Brenssell also suggests that the primary summarizing capabilities be turned into an API as another method of monetizing the technology.
For the time being, it is providing a free version of its summarizing technology in the form of a Slack plug-in. He believes that, at least initially, the smart inbox function will be sold as a SaaS, with tiered pricing based on the number of connectors, security features, and so on.
Accuracy is undoubtedly a key component of the startup’s offering. If the summaries it generates fail to accurately capture the context of the notifications, Spoke AI may end up doing more work for users rather than saving them time.

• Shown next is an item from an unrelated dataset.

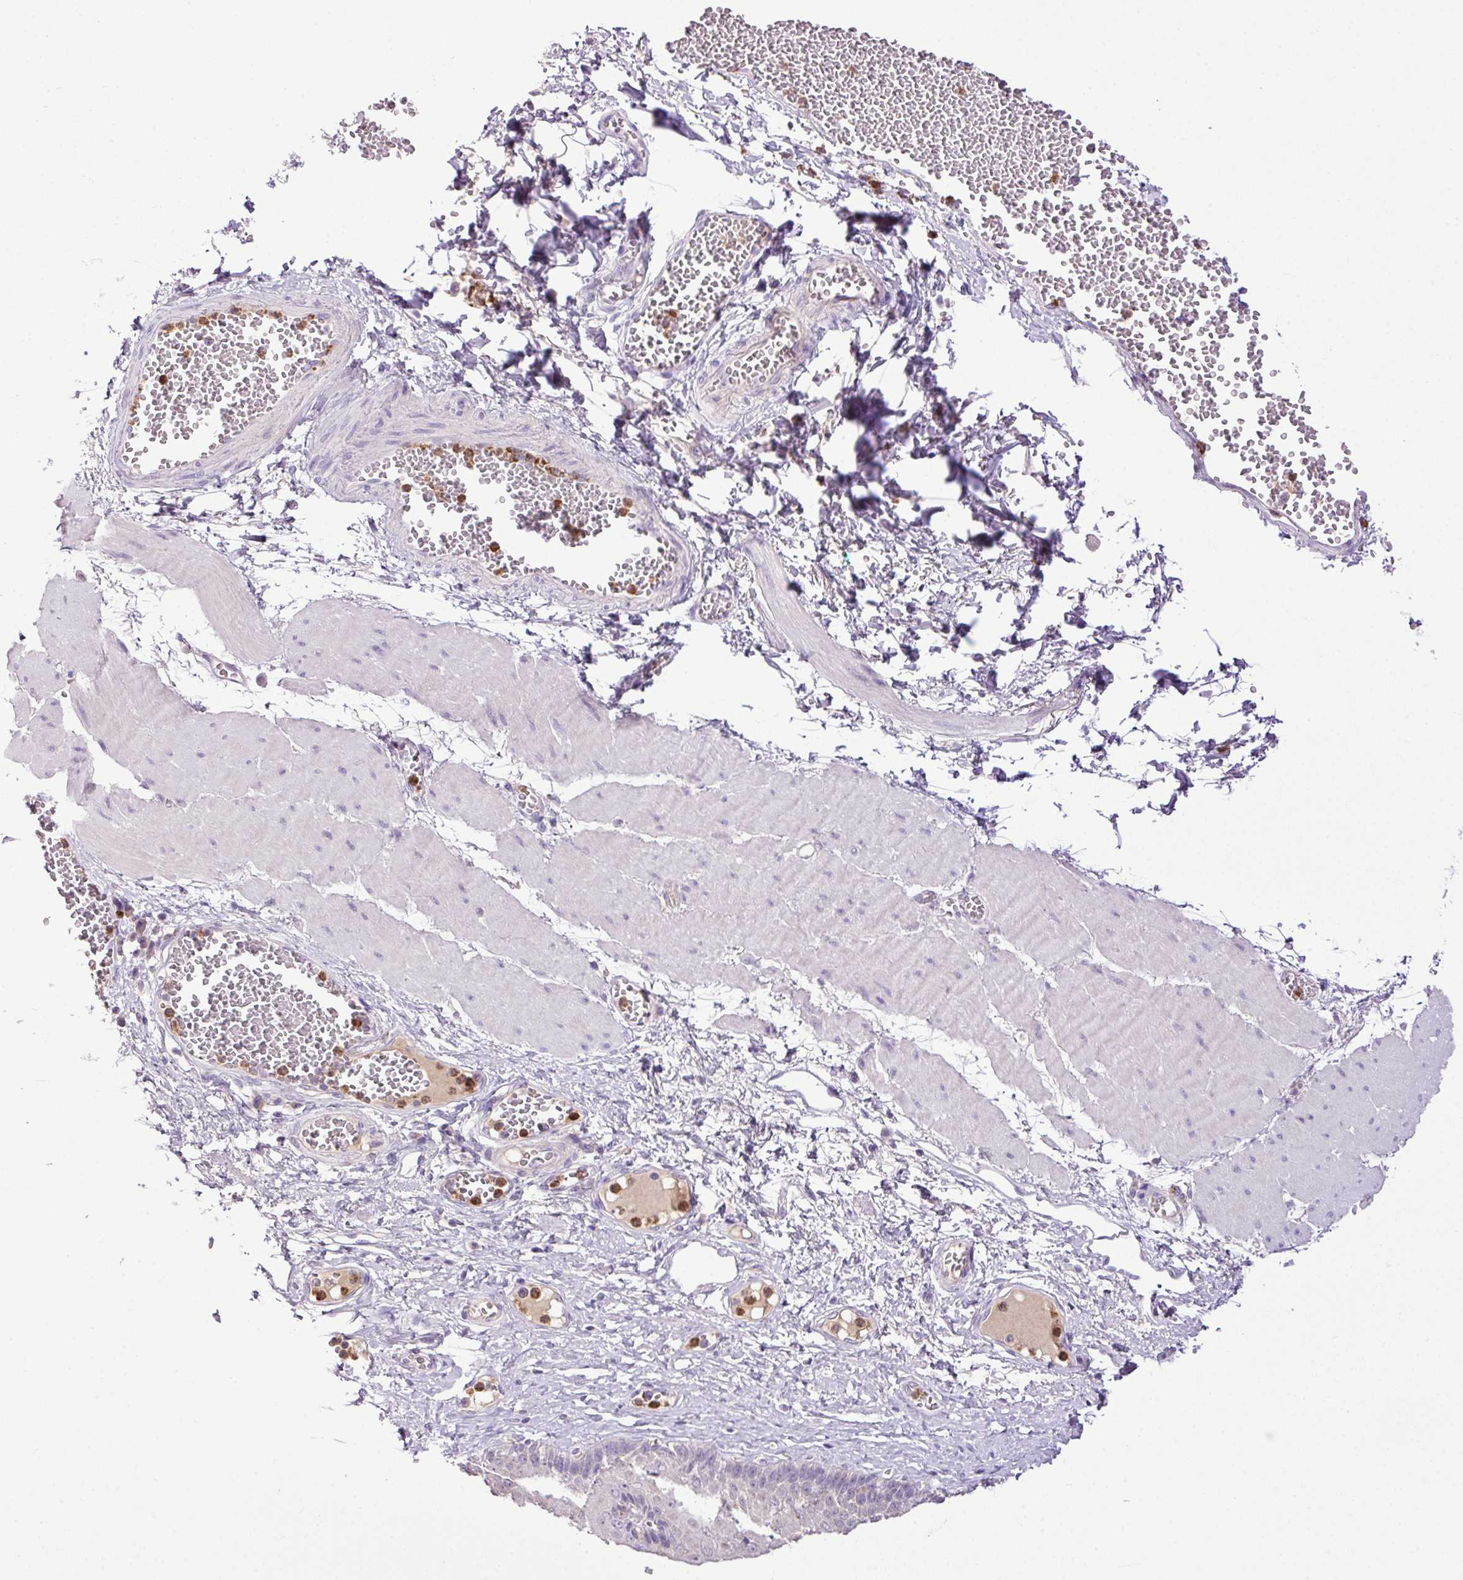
{"staining": {"intensity": "weak", "quantity": "<25%", "location": "cytoplasmic/membranous,nuclear"}, "tissue": "esophagus", "cell_type": "Squamous epithelial cells", "image_type": "normal", "snomed": [{"axis": "morphology", "description": "Normal tissue, NOS"}, {"axis": "topography", "description": "Esophagus"}], "caption": "There is no significant positivity in squamous epithelial cells of esophagus. (DAB (3,3'-diaminobenzidine) immunohistochemistry (IHC), high magnification).", "gene": "HTR3E", "patient": {"sex": "male", "age": 60}}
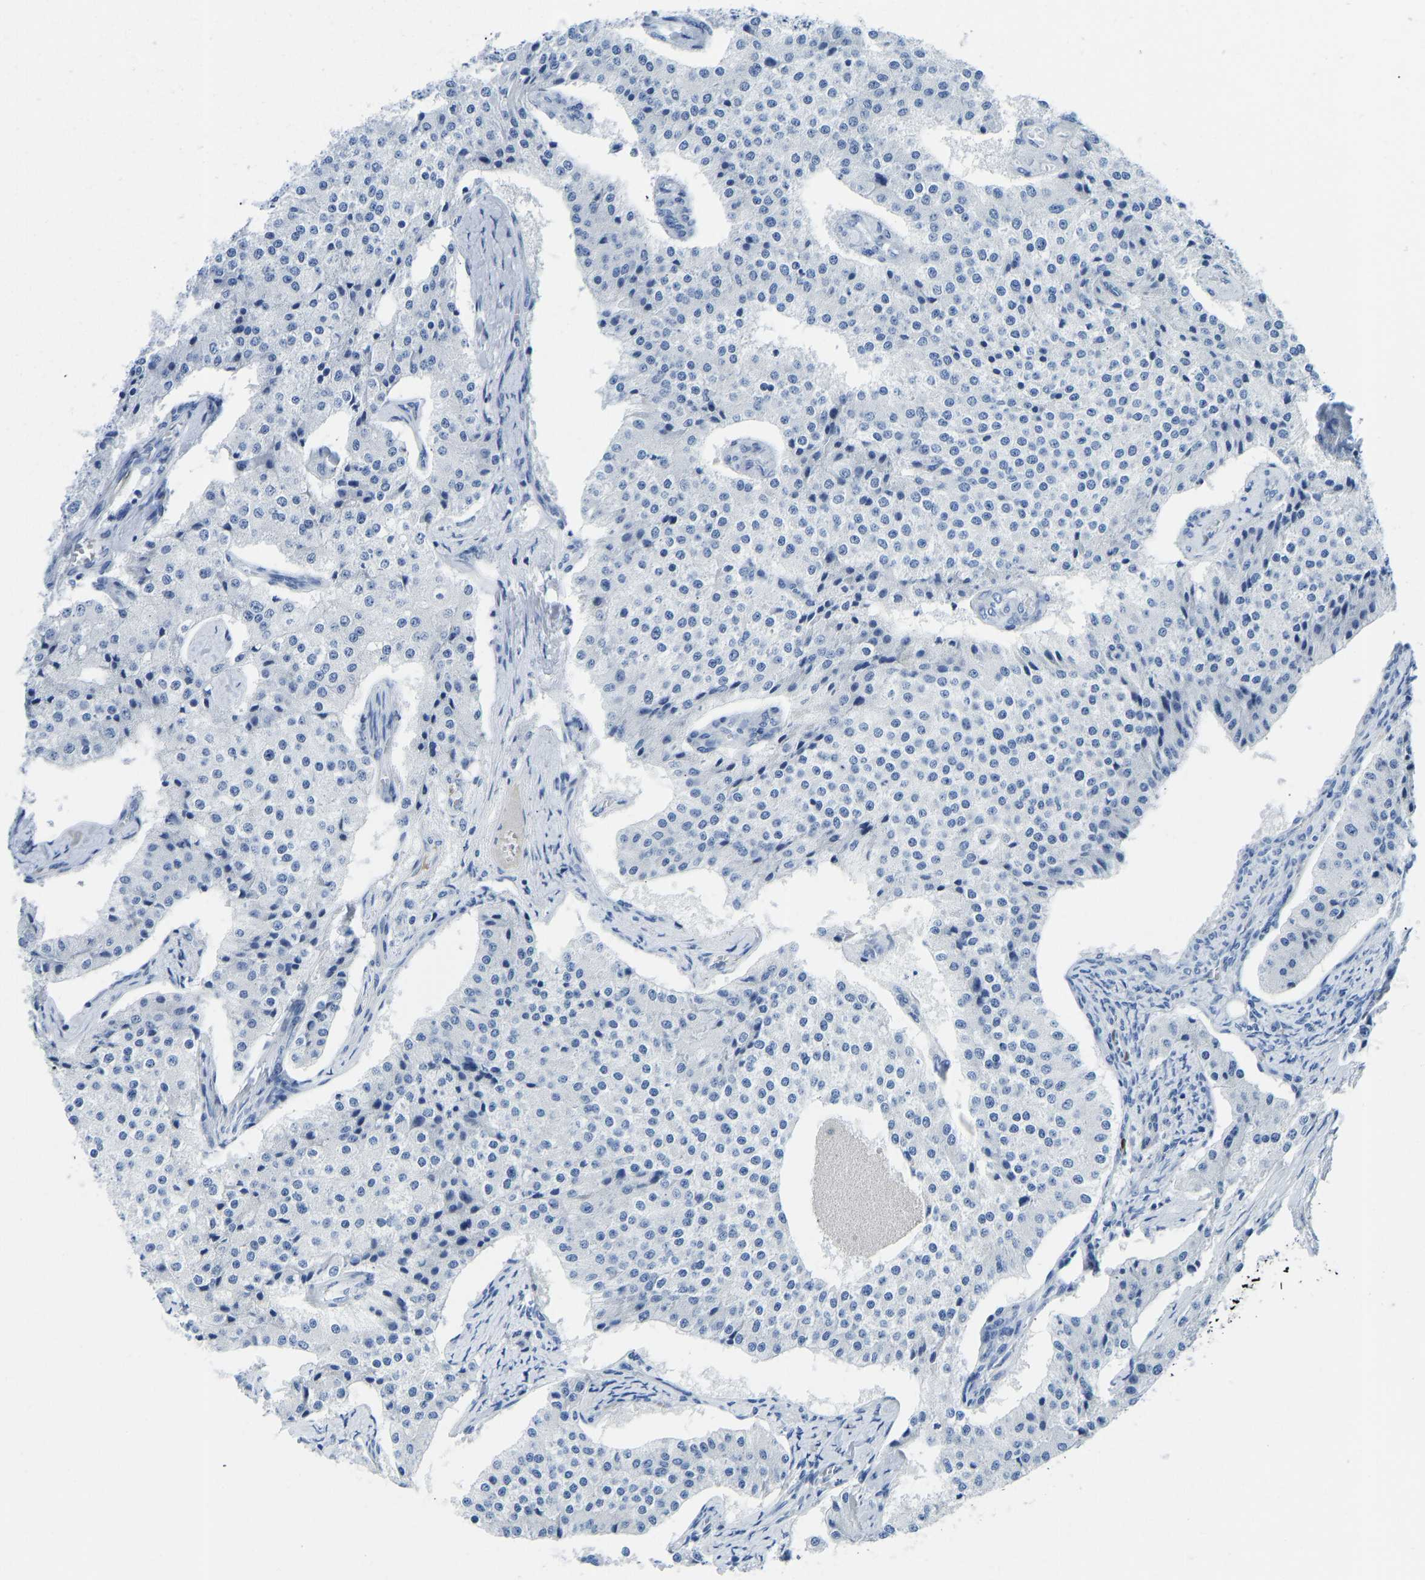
{"staining": {"intensity": "negative", "quantity": "none", "location": "none"}, "tissue": "carcinoid", "cell_type": "Tumor cells", "image_type": "cancer", "snomed": [{"axis": "morphology", "description": "Carcinoid, malignant, NOS"}, {"axis": "topography", "description": "Colon"}], "caption": "There is no significant positivity in tumor cells of carcinoid.", "gene": "NKAIN3", "patient": {"sex": "female", "age": 52}}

Brenssell mentions that feedback loops have been implemented into the beta version so that customers can rate the automatic summaries and help it improve over time. It is also emphasizing showing how the automation works — so consumers can go back and figure out which inputs the AI used to create a summary. Establishing transparency is an early priority, he argues.
“This is something that users ask a lot, obviously, how can I trust this?” he notes. “What we tried to do always is to create transparency around where does the data come from that flowed into the summary, and then giving the user kind of a trail, where they can then go deeper if they want to, and really understand where we’re pulling the data from that goes into summary.”